Finn leaned forward.
“Hey, it looks like you started by making an L. Does your name start with an L?” he asked the boy.
The kid just stared, like he didn’t understand.
“What are some L names for boys?” he asked Darcy.
She didn’t respond, not sure if they were going to upset the boy further.
“Is it Liam?” Finn asked.
The kid shook his head.
“Labron?” Finn offered.
“
Labron?”
Darcy asked Finn.
“What?” Finn said.
“Is it Logan?” Darcy asked, unable to stop herself. Logan was a very popular name.
The boy smiled and shook his head. He was getting interested.
“Linus?” Finn asked. “Leonardo?”
“You are terrible at this,” Darcy told Finn.
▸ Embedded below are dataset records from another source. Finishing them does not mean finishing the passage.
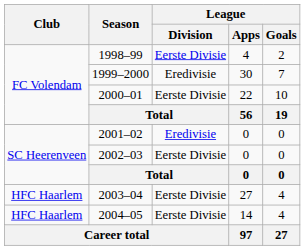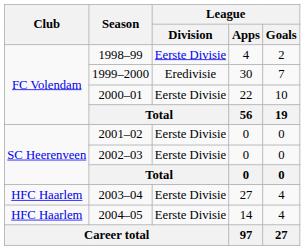2001–02 | League / Division: Eredivisie -> Eerste Divisie
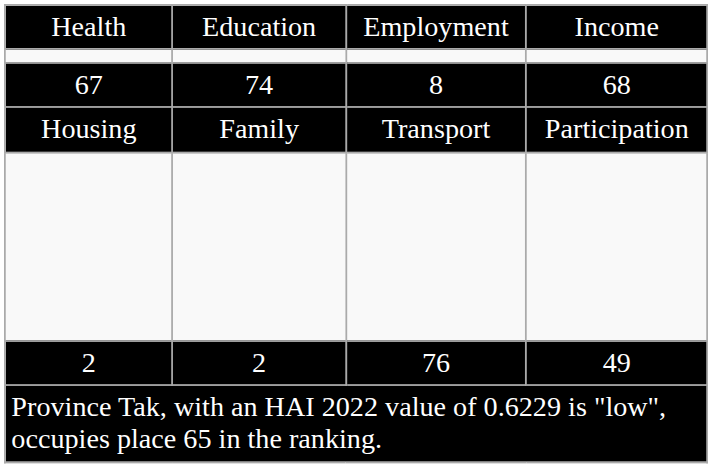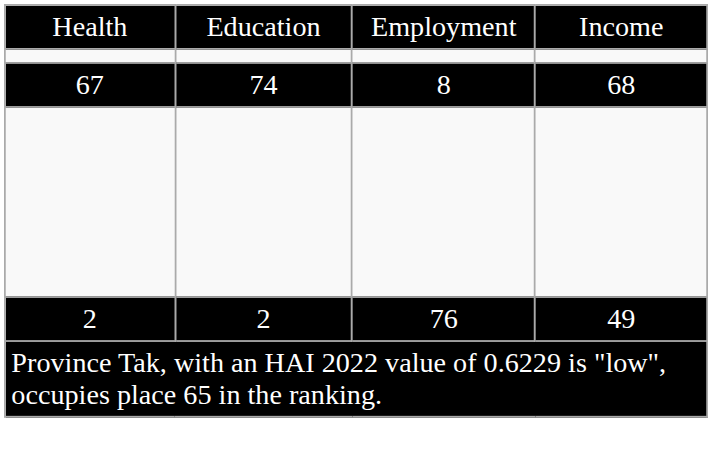- row: Housing | Family | Transport | Participation
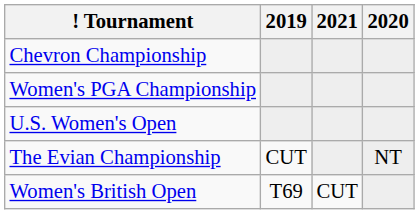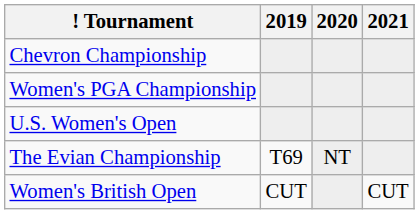columns swapped: 2020 <-> 2021
The Evian Championship | 2019: CUT -> T69
Women's British Open | 2019: T69 -> CUT
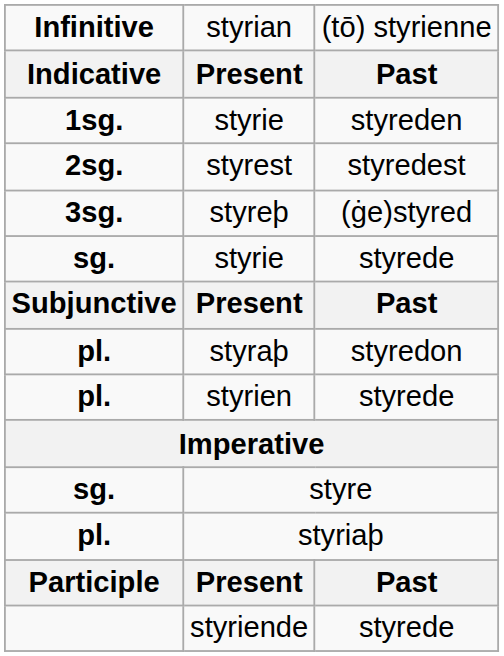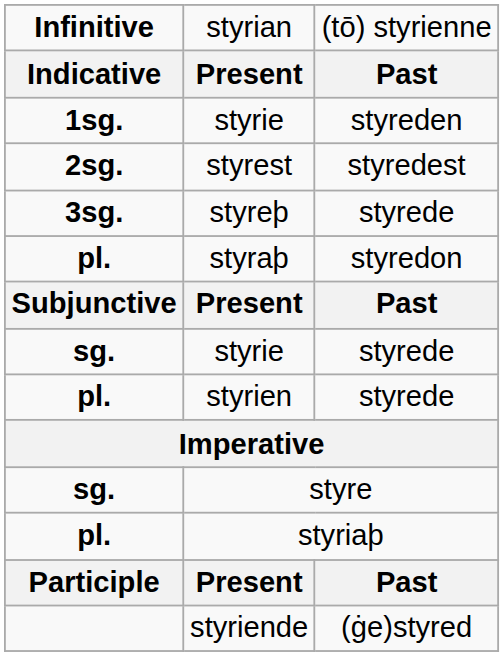styreþ | column 3: (ġe)styred -> styrede
rows swapped: styraþ <-> sg. / styrie
styriende | column 3: styrede -> (ġe)styred
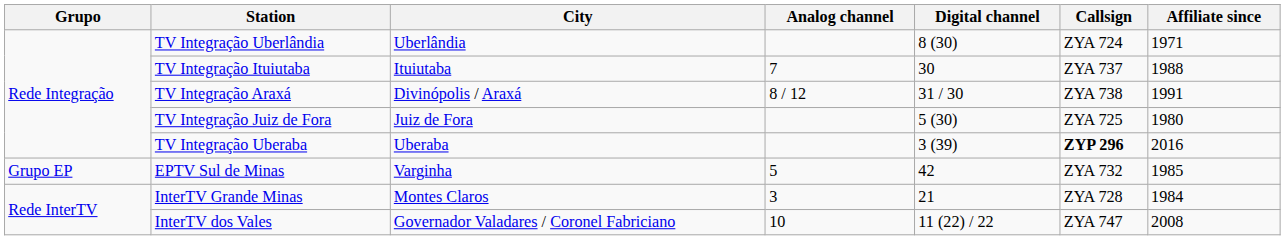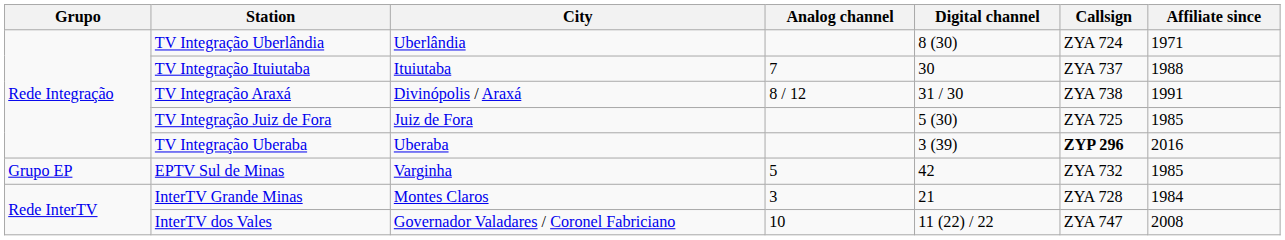TV Integração Juiz de Fora | Affiliate since: 1980 -> 1985
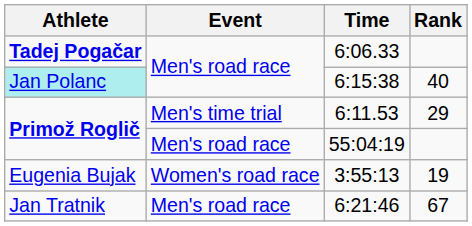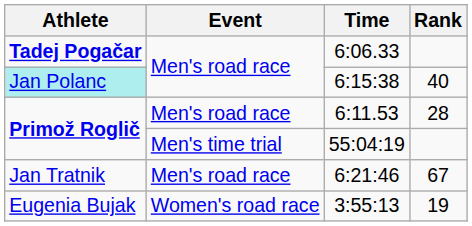6:11.53 | Event: Men's time trial -> Men's road race
6:11.53 | Rank: 29 -> 28
55:04:19 | Event: Men's road race -> Men's time trial
rows swapped: 6:21:46 <-> 3:55:13
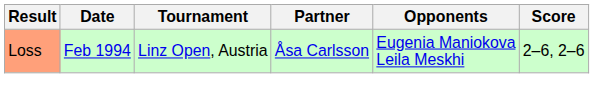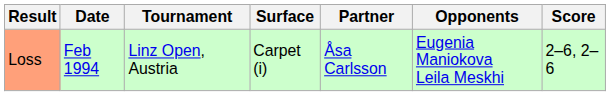+ column: Surface | Carpet (i)
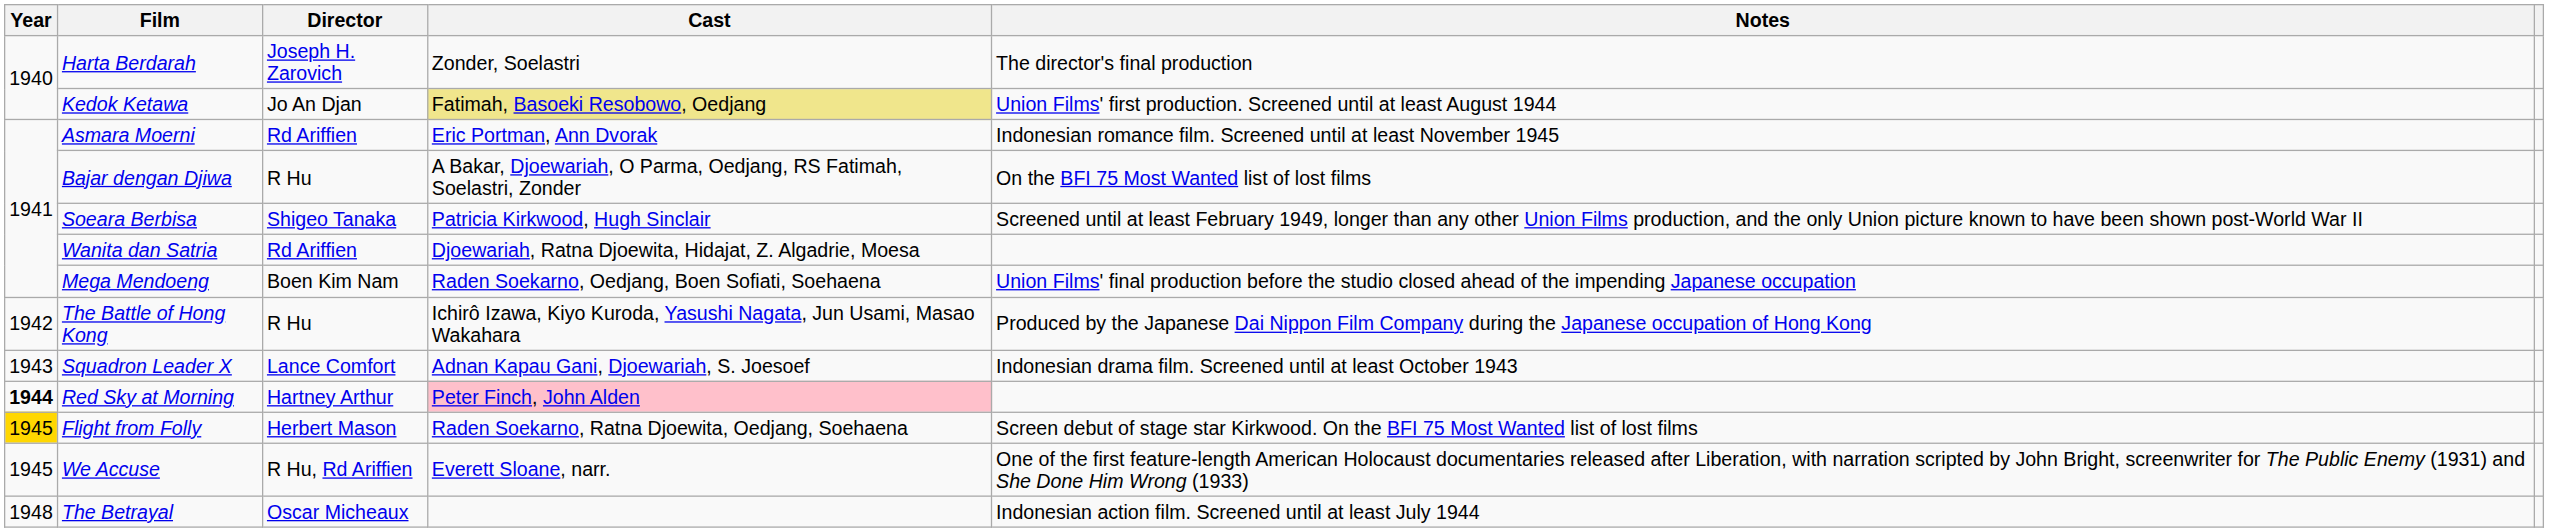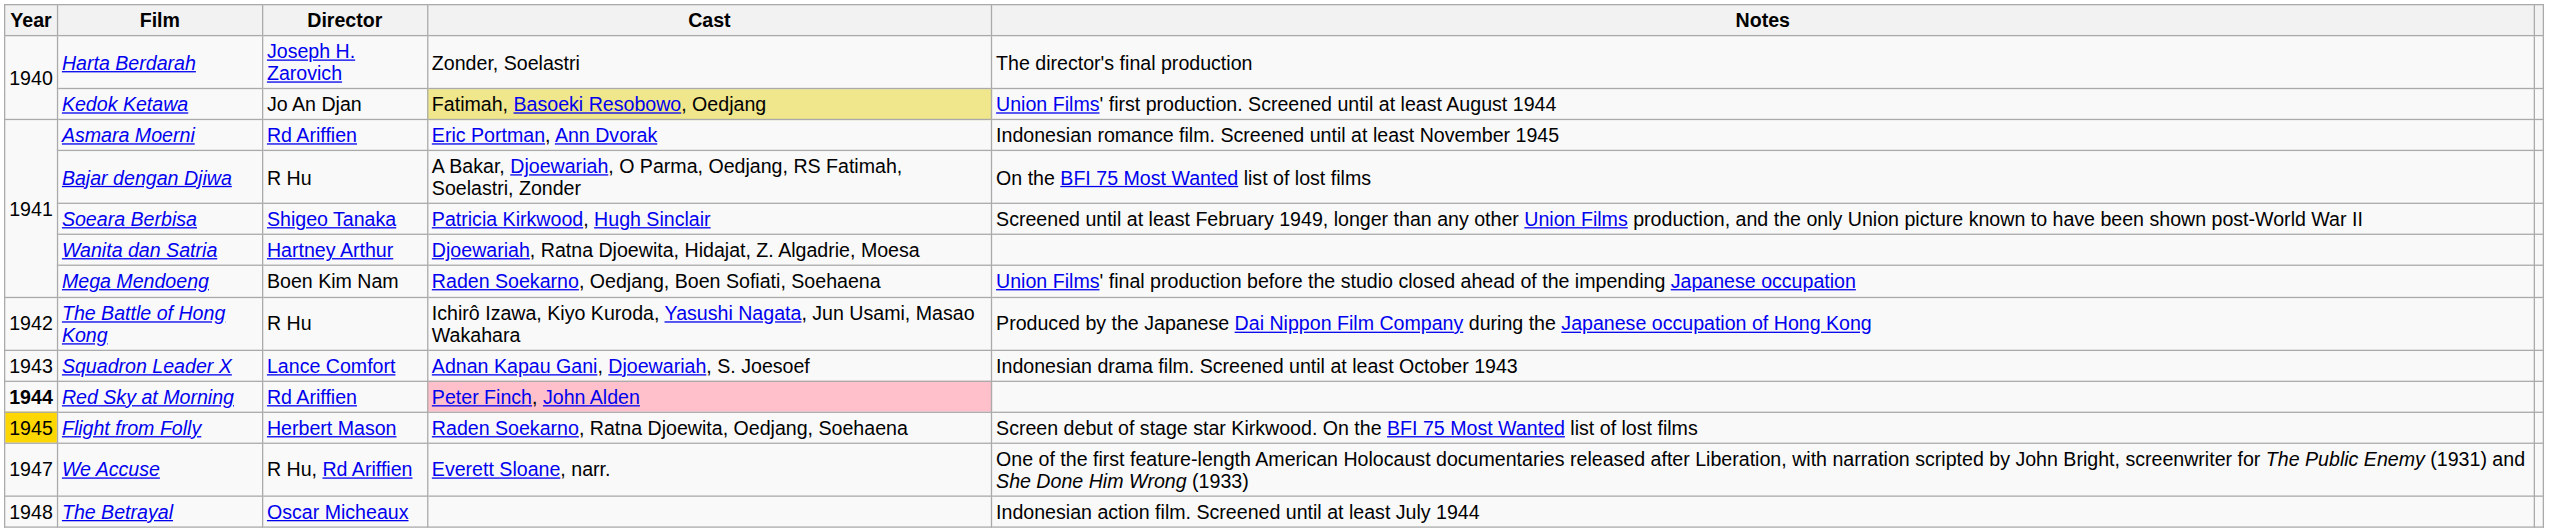Wanita dan Satria | Director: Rd Ariffien -> Hartney Arthur
Red Sky at Morning | Director: Hartney Arthur -> Rd Ariffien
We Accuse | Year: 1945 -> 1947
The boy put his right hand over his mouth and breathed heavily.
“Is he okay?” Finn asked.
“I think he’s trying to give us a clue,” Darcy replied thoughtfully.
The boy’s dancing eyes told her she was right.
“It sounds like he’s scuba diving,” Finn ventured.
“No! He sounds like Darth Vader,” Darcy said, surprised she hadn’t picked up on it immediately.
The boy nodded and made the breathing sound again.
“Your name is Darth Vader?” Finn asked incredulously.
The kid just stared at him.
“Anakin?” Darcy offered. “No. L. Luke!”
The kid banged on the table so hard their coffee cups jingled and nearly jumped out of his seat with excitement, nodding his head up and down and smiling.
“Nice. Well don’t worry, Luke, I’m not going to let any more bad stuff happen to you,” Darcy assured him.
“
We’re
not going to let anymore bad stuff happen,” Finn corrected.
Darcy smiled at Finn, noticing that his handsomeness was actually in line with his good sense - not in opposition to it as she had thought before.
The boy threw his arms around her, squeezing her tightly and burying his face in her neck. She hadn’t expected it, but the gesture made her feel terrific. This
was
worth losing her job over. Totally.
Darcy was definitely her mother’s daughter.
The front door to the diner opened. A tall man in a suit stepped in and looked around.